CW: mental health content
About three weeks ago I was doing really bad with my mental health. Down to the point that I was perpetually emotionally numb. I did have bouts of irrational anger over stupid little things, but those were always brief, and then I was back to numb. At some point I asked myself how could I measure what I was going through. I had heard of both Spoon Theory and Fork Theory, and love the explanations they offer. Yet, they did not work for describing a lack of emotion, a sense of no attachment to those around me. I needed another type of litmus test. Oddly it came from the Avengers. (spoilers for Infinity War and Endgame if you continue)

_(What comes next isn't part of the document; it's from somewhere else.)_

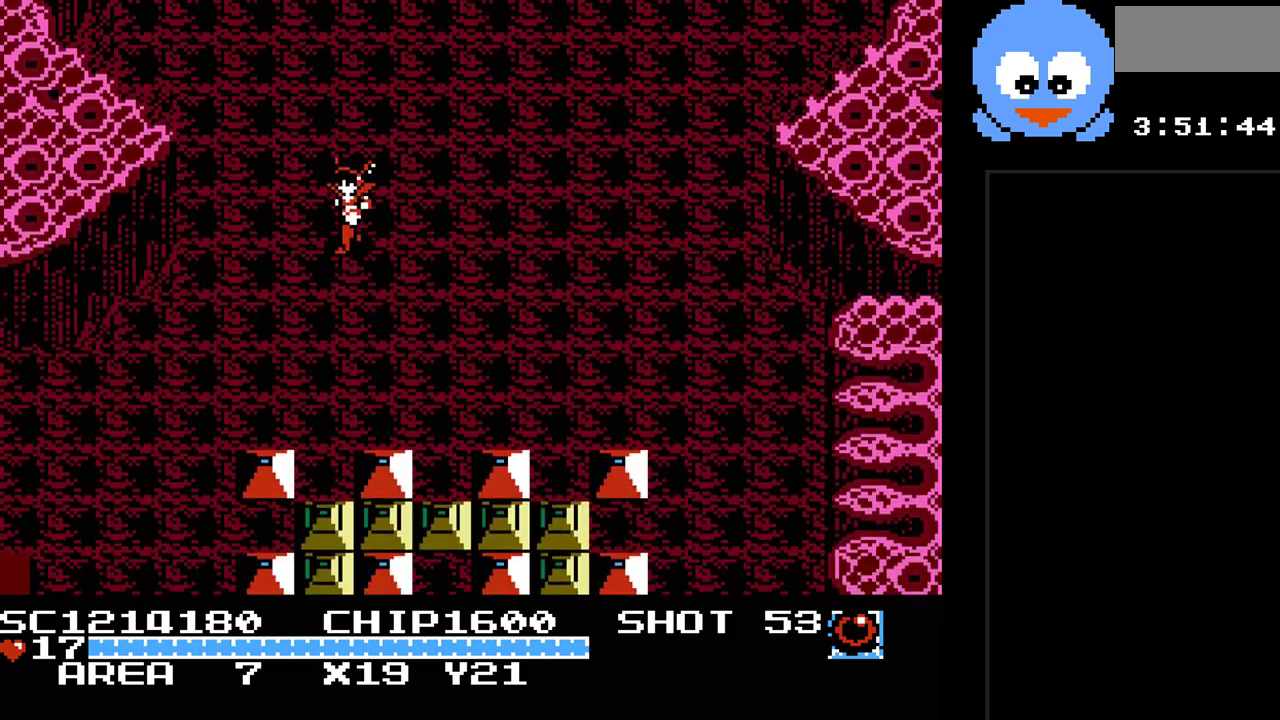
{"buttons": ["DPAD_LEFT"], "events": [[33, "DPAD_LEFT", "down"]]}
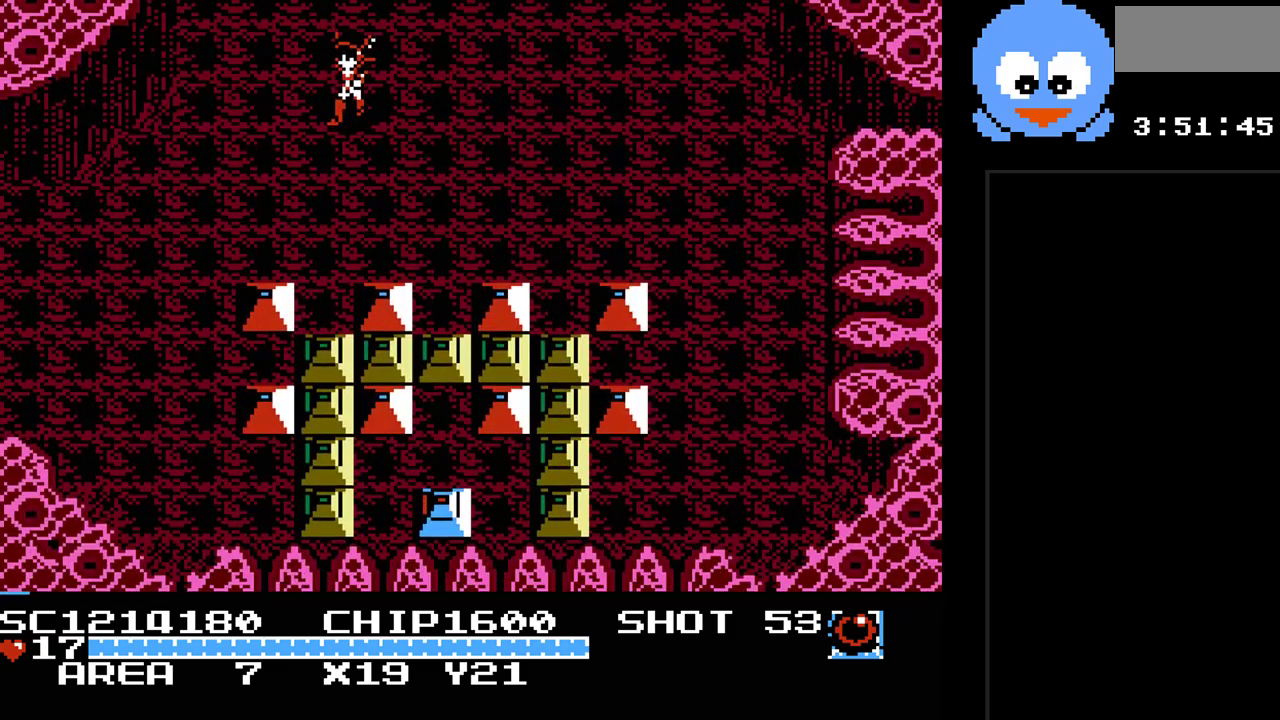
{"buttons": ["DPAD_LEFT"], "events": []}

In the most recent Avengers movies there are similar scenes of someone trying to retrieve the Soul Stone and the unique requirements to do so. In the movie, you have to sacrifice someone that you love, by throwing them over a particular cliff. If the Soul Stone judges that you truly love that person, you get the Soul Stone, at the cost of your loved one. For some reason I found that I was placing myself at the top of the cliff and wondering if I could potentially retrieve the Soul Stone. When I first thought of this, I could see no way that I could get the Stone. I did not love anyone, not even myself. Zero potential to get the Stone. I say potential because, I cannot see myself ever pushing someone off the cliff. Not even in a thought experiment. The idea here is to see if the Soul Stone would judge another as a worthy sacrifice, judge if I love someone enough.
So for the next several days I would ask myself if I could get the Stone. It would be my litmus test to see when my depression was beginning to lift. After a week, I saw another on the cliff beside me. Someone the Soul Stone would accept as a sacrifice, but I also saw myself desperately trying to protect them. Hold them away from the edge, away from the Stone. I was able to feel again. Just a little, it was a list of one, but I could see progress. In a few days there were more on the list. I was coming up, out of the depression. At least somewhat. And I had a means of measuring it, if a bit odd.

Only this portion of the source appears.